COUNCIL BLUFFS — The Sorensen Banned Book Library is open for business.
A surprise 50th birthday gift for Council Bluffs resident Chris Sorensen, the chartered Little Free Library and the books inside are available to the public at no cost. All books in the library are selected from lists that various groups have attempted to ban from other libraries, Sorensen said.
“The idea of it is amazing,” he said. “There really is no greater gift you can give somebody, especially if it’s a book you’ve read and loved. There’s really something special about that.”
Sorensen loves to read and is passionate about sharing books, particularly those stories people have tried to silence in the past.
“It’s important to show people that there is another side of the story, there are people who don’t believe these books are banned,” Sorensen said. “And, in some small way, it’s a little bit of a push back against those that would want to ban books or ask for books to be banned from public or school libraries.”
People are also reading…
Sorensen’s favorite title, “Fahrenheit 451,” is one that’s often popping up on banned book lists.

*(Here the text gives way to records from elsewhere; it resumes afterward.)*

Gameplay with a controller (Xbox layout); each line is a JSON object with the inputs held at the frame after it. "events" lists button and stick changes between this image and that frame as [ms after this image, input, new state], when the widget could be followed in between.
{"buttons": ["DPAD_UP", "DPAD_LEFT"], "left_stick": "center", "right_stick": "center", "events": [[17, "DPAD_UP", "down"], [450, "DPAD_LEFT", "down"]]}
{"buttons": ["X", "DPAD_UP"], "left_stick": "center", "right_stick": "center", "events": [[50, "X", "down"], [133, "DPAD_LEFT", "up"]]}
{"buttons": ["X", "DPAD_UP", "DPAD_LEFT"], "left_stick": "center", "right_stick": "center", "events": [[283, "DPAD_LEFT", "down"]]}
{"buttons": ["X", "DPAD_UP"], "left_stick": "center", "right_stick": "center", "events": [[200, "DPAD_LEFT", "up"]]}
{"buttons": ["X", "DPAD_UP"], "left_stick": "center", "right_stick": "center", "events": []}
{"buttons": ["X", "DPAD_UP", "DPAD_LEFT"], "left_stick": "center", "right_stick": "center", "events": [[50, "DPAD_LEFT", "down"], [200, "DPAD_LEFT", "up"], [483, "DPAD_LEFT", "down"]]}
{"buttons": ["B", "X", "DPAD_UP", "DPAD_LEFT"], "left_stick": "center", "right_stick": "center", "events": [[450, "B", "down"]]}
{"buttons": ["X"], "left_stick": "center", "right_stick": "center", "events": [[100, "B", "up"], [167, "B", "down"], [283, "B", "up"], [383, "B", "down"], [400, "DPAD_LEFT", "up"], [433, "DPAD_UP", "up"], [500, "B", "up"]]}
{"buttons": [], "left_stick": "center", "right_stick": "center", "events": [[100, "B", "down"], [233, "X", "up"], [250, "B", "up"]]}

The story’s main character is a fireman, like Sorensen, except Ray Bradbury’s dystopian future depicts firemen as the ones who are starting fires, not extinguishing them.
Sorensen is headstrong in his belief that no book should be banned. He doesn’t believe that any book is bad, or necessarily all good.
“I think it’s important to have them available to share,” he said. “Oftentimes, they’re being banned in groups of people just because they showed up on a list that somebody thought didn’t meet their political agenda. To ban a book without having read it and knowing what’s available in there … I think there are thoughts that can be used from any book to develop your own thoughts and your own growth.”
Sorensen called the unique gift a “complete surprise,” presented to him during a celebration of his daughter Alyson’s law school graduation. Several of his friends and family members gave him books as presents.
“Dad loves nothing more than connecting with people through books and getting people out in his community,” Alyson said.
A website had been set up with a list of suggested titles, and many selected their favorites to mail to the Sorensen household.
“To get a whole bunch of books all at once from friends and family — knowing those books they donated had some meaning to them — that was really special,” Sorensen said.
The family ordered a Little Free Library kit online and created a private Facebook event, inviting others to get in on the gift with book donations.
“We were thinking a lot about the news over the last year or so, the censorship in public and private schools across the country,” Alyson said. “Thinking about dad, his love for reading and love for ideas, it seemed pretty natural that finding some way to push back against that trend would be a good gift for him.”
Sorensen was also gifted a custom stamp, so that each book that circulates through the Sorensen Banned Book Library carries a piece of that with it.
“Ideas are important and it only takes on person to protect ideas,” Alyson said. “In my life, if there’s going to be one person to protect ideas, it’s going to be dad. The library is in the front yard where dad can help make sure kids in the neighborhood, or people who happen to stop by, have access to books.”
Since the Banned Book Library’s opening last month, Sorensen said he has seen some books come and go. He has noticed new books have also been added.
Books can be picked up or dropped off at readers’ leisure. They can be returned, but it is not required.
“I’d rather they keep it or share it with somebody else that they think would enjoy reading that book,” he said.